Our Musso had coil-spring suspension and the ride when unladen was slightly jittery on poor-quality roads, but on smooth blacktop we had no complaints. A short stint on a rough, unsealed road revealed a bit of shuddering at higher speeds, but the four-wheel-drive system ensured it maintained traction the whole time.

The Musso handles better than expected too, despite a bit of body roll through bends. The Musso’s brakes feel a little spongy, but stopping performance is not compromised. One gripe was the overly sensitive lane-keeping aid that intervenes a little too quickly.

One of the many surprises with the Musso is how quiet and refined it is. Compared with a few other diesel utes, the noise, vibration and harshness levels are seriously impressive. Holden, Isuzu and Nissan could all learn a few things from SsangYong. 
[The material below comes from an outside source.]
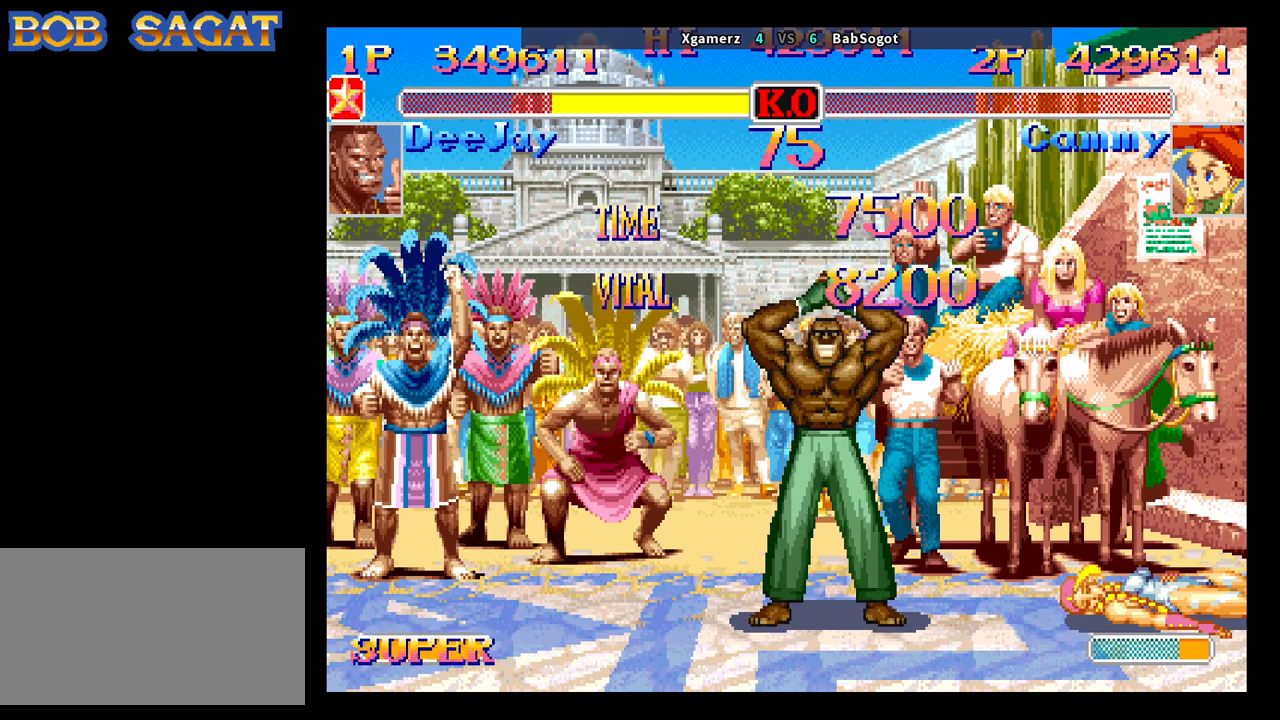
{"buttons": ["CROSS", "SQUARE", "TRIANGLE", "R1"], "left_stick": "center", "events": []}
SsangYong says the Musso XLV consumes 8.9 litres per 100 kilometres on the official combined cycle. We recorded 10.3L/100km over a week of testing.

Our recent review of the Mitsubishi Triton highlighted the value equation for that vehicle. While that stands, the Musso takes value to a new level. It offers the most ute for your dollar in its segment, and also shames some of its more popular rivals when it comes to driveability and refinement. Welcome back, SsangYong.


The verdict

While it could do with a tech upgrade, its on-road performance puts some of the mainstream competitors to shame.

SsangYong Musso XLV Ultimate


Price as tested: $41,990 driveaway

Model range: $30,490 - $43,990 driveaway


2.2-litre four-cylinder turbo-diesel, six-speed automatic, four-wheel drive.

Power: 133kW@4000rpm

Torque: 420Nm@1400-2600rpm

Wheels: 255/60 R18


Diesel, 75-litre tank

Consumption: 10.3L/100km (RACV test), 8.9L/100 kilometres (government test)

Emissions: 233g/km CO2

Standard safety

Autonomous emergency braking, forward-collision warning, blind-spot detection, lane-departure warning, rear cross-traffic alert and reversing camera.

Standard features

8.0-inch touchscreen, Bluetooth connectivity, Apple CarPlay/Android Auto, leather steering wheel, heated and ventilated front seats, six-speaker audio and rain-sensing wipers.


Seven-year, unlimited kilometre warranty, seven-year fixed-price servicing plan scheduled every 12 months or 15,000 kilometres.